İncelenen her virüs, inter-feron savunma sistemini harekete geçirir ve her başarılı virüs, bu savunmayı yıkmak için birçok yol geliştirmiştir.
Ancak sitokinler sürekli tetiklendip yapıldıklarında sitokinlere yanıt veren hücreler zarar görebilir ve organların işlevi durrabilir. Bu durum, COVID19 dahil olmak üzere ciddi hastalıklara aracılık eden “sitokin fırtınası” olarak bilinir.

Adaptif bağışıklık sisteminin kilit oyuncuları olan T ve B lenfositlerin, istilacılar için dokuyu inceleyen dendritik hücreler (DC) tarafından eğitilmeleri gerekir. DC’ler patojenleri tespit eder, drenaj olan lenf düğümlerine göç eder ve T ve B hücrelerini efektör hücreler olmaları için eğitir.

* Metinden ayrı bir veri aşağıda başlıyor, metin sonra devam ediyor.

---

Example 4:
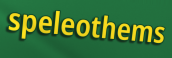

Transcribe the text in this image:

speleothems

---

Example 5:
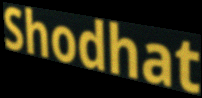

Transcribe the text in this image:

Shodhat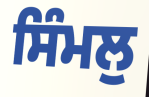
ਸਿੰਮਲੁ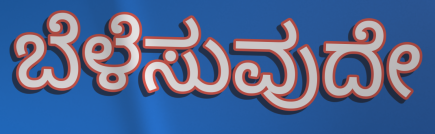
ಬೆಳೆಸುವುದೇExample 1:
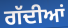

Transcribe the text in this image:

ਗੱਦੀਆਂ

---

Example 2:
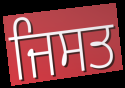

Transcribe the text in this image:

ਜਿਸਤ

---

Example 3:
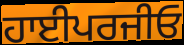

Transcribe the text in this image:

ਹਾਈਪਰਜੀਓ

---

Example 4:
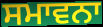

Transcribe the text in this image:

ਸਮਾਵਨਾ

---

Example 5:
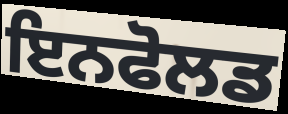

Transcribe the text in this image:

ਇਨਫੋਲਡ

Hedef dokuya ulaştıklarında, öldürücü T hücreleri, enfekte olmuş hücrelerin yüzeyindeki belirli virüs parçalarını tespit eder ve onları yok ederek virüs fabrikasını ortadan kaldırır. B hücreleri tarafından salgılanan antikorlar, virüsün yüzeyine bağlanır ve konakçı hücreye girişini engeller (nötralize edici antikorlar).

B hücreleri ayrıca virüs bulaşmış hücreleri öldürmek için diğer beyaz kan hücrelerini [NK (doğal öldürücü) hücreleri] çağıran nötralize edici olmayan antikorlar salgılar. NK hücreleri aynı zamanda profesyonel öldürücü hücrelerdir. Enfekte hücrelere karşı silahlarını hedeflemek için antikorların rehberliğini kullanırlar.

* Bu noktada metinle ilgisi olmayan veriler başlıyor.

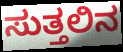
ಸುತ್ತಲಿನ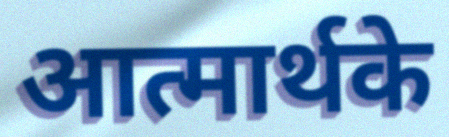
आत्मार्थकेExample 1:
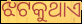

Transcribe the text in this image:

ଝଟକୁଥାଏ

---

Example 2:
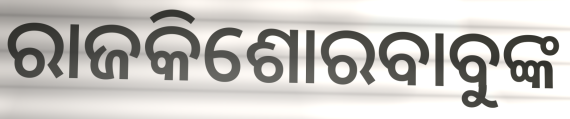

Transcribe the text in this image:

ରାଜକିଶୋରବାବୁଙ୍କ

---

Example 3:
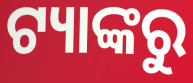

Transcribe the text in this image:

ଟ୍ୟାଙ୍କରୁ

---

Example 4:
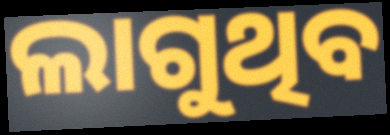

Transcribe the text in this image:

ଲାଗୁଥିବ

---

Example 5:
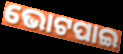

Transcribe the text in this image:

ଭୋଟପାଇ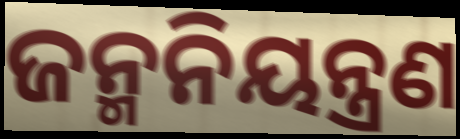
ଜନ୍ମନିୟନ୍ତ୍ରଣ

Adaptif bağışıklık sistemi ile ilgili olan şey, hem T hem de B hücrelerinin hafıza hücreleri haline gelmesidir. Aynı virüsle ikinci kez karşılaştığınızda, bellek B hücreleri çok daha hızlı ve daha yüksek kalitede antikorlar üretecektir. Bellek T hücreleri hızlı ve sağlam koruma sağlar.

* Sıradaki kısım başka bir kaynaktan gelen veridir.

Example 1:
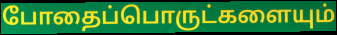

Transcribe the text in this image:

போதைப்பொருட்களையும்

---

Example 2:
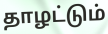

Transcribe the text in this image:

தாழட்டும்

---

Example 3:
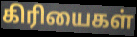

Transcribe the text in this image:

Bazı B hücreleri, yıllarca spesifik antikorlar salgılayan plazma hücreleri haline gelir. Çocukken aşı olduysanız, muhtemelen on yıllar sonra aşı antijenlerine karşı antikorlarınız olacaktır. Antikorlar, istila eden patojene hemen bağlanacak ve yayılmalarını engelleyecektir.

Antikorların süresi patojenlerin tipine bağlıdır. Kızamık için, ömür boyu. Soğuk algınlığı koronavirüsleri için 1-2 yıl. Bununla birlikte, Antikorlar düşük olsa bile, hafıza B ve T hücreleri sizi hasta etmemek için yeniden enfeksiyon sırasında antikoru ve öldürücü hücreleri yeniden alevlendirebilir.

Bağışıklık kazanmanın en güvenli ve en güvenilir yolu aşılamadır. Aşılar, güçlü ve uzun süreli bağışıklığı tetiklemek için tasarlanmıştır ve doğal enfeksiyonla elde edilene üstün bağışıklık sağlayabilir. Sürü bağışıklığı geliştirmenin tek güvenli yolu budur.